Q: Challenges for legal tech going forward?
A: It is still very early days for the legal tech sector and significant barriers to widespread adoption exist. Key amongst these is the role of lawyers themselves: this is an entire class of professionals who exist to minimise risk! It is no surprise that the early legal tech successes were around contract digitisation and workflow issues…rather than how legal advice is given. And, as Jenifer Swallow noted, consumers themselves are also risk adverse, behaving more like health-tech consumers, than fintech consumers. I do believe technology will win out…but the change will take a long time.
Q: Do you think Legal Tech is the ‘next FinTech’ investment opportunity in the UK?

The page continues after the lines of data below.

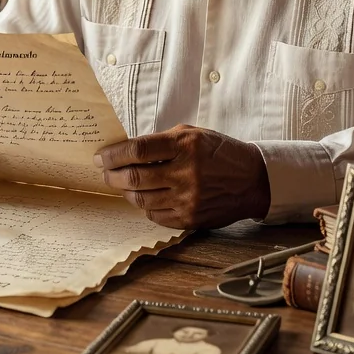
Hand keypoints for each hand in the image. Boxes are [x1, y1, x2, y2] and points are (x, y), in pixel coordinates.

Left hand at [94, 125, 269, 228]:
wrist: (252, 180)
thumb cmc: (219, 152)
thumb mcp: (193, 135)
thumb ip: (161, 141)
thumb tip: (126, 150)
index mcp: (185, 146)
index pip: (138, 150)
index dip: (114, 154)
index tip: (101, 157)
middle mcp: (186, 173)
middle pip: (135, 177)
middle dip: (112, 175)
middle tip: (104, 172)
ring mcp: (188, 199)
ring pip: (141, 199)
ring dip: (125, 191)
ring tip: (121, 184)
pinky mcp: (190, 219)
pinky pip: (154, 215)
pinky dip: (143, 206)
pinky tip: (142, 197)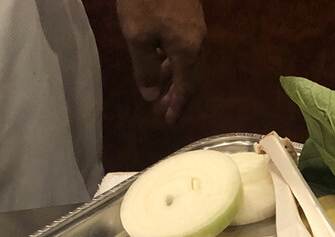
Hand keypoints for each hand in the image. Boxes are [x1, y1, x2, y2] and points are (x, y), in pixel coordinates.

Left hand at [116, 0, 205, 123]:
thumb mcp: (137, 36)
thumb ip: (144, 69)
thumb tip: (151, 96)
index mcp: (187, 51)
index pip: (186, 88)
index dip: (178, 106)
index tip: (169, 122)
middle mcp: (197, 42)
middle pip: (191, 77)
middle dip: (177, 96)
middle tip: (162, 111)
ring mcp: (195, 28)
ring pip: (187, 62)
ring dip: (173, 78)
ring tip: (158, 90)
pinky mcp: (188, 16)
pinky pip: (184, 48)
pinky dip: (172, 61)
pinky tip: (159, 60)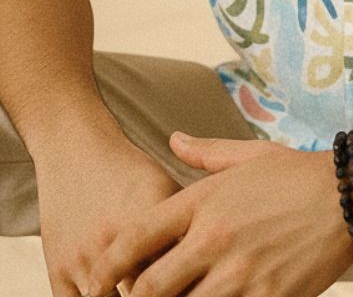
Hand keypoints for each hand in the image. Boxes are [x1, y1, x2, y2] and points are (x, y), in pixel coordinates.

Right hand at [35, 127, 180, 296]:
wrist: (74, 150)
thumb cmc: (127, 170)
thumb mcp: (164, 186)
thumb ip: (188, 223)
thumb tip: (214, 256)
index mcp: (147, 216)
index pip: (176, 270)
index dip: (188, 282)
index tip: (195, 281)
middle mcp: (113, 238)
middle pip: (146, 293)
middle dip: (163, 293)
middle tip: (171, 287)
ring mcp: (83, 257)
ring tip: (147, 292)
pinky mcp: (58, 269)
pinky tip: (114, 296)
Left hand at [87, 133, 352, 296]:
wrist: (350, 194)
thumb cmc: (296, 174)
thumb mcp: (247, 156)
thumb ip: (204, 152)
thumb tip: (173, 139)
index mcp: (202, 202)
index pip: (135, 239)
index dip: (108, 267)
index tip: (99, 282)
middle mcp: (213, 238)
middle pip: (149, 288)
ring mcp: (240, 273)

A: I actually think LegalTech is MUCH better. I have quite a few FinTech businesses in my portfolio which have very high customer acquisition costs, tough financial rules and regulations and fierce competition with incumbent banks or other startups. They also have to deal with legacy systems and technology, which can impede their own ability to grow. To me, it feels like FinTech is the ability to take a taxi instead of the bus, whereas LegalTech can be the ability to chug water in a desert.